# Happy Birthday 1Dog!!



## DueceAddicTed (Sep 28, 2009)

*~HAPPY BIRTHDAY CARLEY~​**We all Love you and Hope you have a SUPER DUPER Day Sweetie Pie!*​


----------



## BLUE PIT BULL MAN (May 22, 2009)

Omg!!! happy birthday. your getin old on us!


----------



## DueceAddicTed (Sep 28, 2009)

Lol isn't she , Double Digits bayyybeeeee ! lolll


----------



## apbtmom76 (Nov 4, 2008)

WOO HOO PARTY IN THE HOUSE!!!!!!


HAPPY BIRTHDAY CARLEY, my pack and I hope you have the bestest day ever and get all kinds of goodies. HUgs girl, wow double digits, that makes extra specially good now


----------



## aimee235 (Apr 29, 2007)

Happy Birthday!


----------



## dixieland (Aug 14, 2009)

Happy Happy Birthday girlie!!!!!


----------



## Black Rabbit (Nov 14, 2009)

Happy b day Carley  hope you have a good one


----------



## Lex's Guardian (Aug 8, 2009)

Happy 10th Birday!


----------



## MY MIKADO (Apr 7, 2006)

:woof:HAPPY BIRTHDAY CARLEY:woof:


----------



## 9361 (Jun 25, 2009)

Happy Birthday Sweetheart!!! I hope you have a great day and get everything you wish for!!!


----------



## ThaLadyPit (Oct 12, 2008)

Happy Birthday Carley! Sorry for being late on this.. but my son was celebrating his 10th birthday today as well.

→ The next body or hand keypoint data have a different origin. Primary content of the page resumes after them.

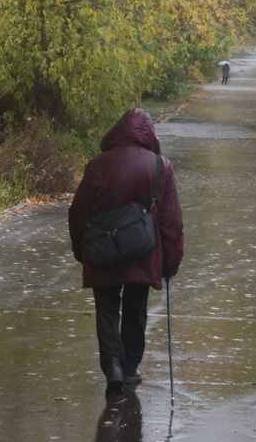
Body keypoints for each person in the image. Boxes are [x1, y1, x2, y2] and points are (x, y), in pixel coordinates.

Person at [69, 108, 184, 399]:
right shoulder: (160, 166)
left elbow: (79, 212)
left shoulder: (97, 165)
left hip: (103, 250)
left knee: (107, 311)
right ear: (149, 134)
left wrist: (81, 249)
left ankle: (113, 367)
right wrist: (171, 261)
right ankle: (130, 367)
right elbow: (171, 220)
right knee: (136, 309)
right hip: (143, 251)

Hope you have a great day!


----------



## American_Pit13 (Apr 23, 2007)

Happy Happy Birthday!


----------



## Trapboi103 (Dec 14, 2008)

Aye!!!! Happy B-day!!!!!!!!!!


----------



## ~StangChick~ (Jan 1, 2009)

Happy Birthday!! Hope it was awesome!!


----------



## NinaThePitbull (Feb 10, 2010)

Happy Birthday, pass that cake!


----------



## Carley (Mar 18, 2009)

thank you everyone!
I weent to lake michigan and everyone chickend out and dident go in the water but i did and i went bowling at the bowling ally in ottowa for dan and his web site


----------



## Notabluehippo (May 23, 2010)

happy birthday carley from the other karley lol


----------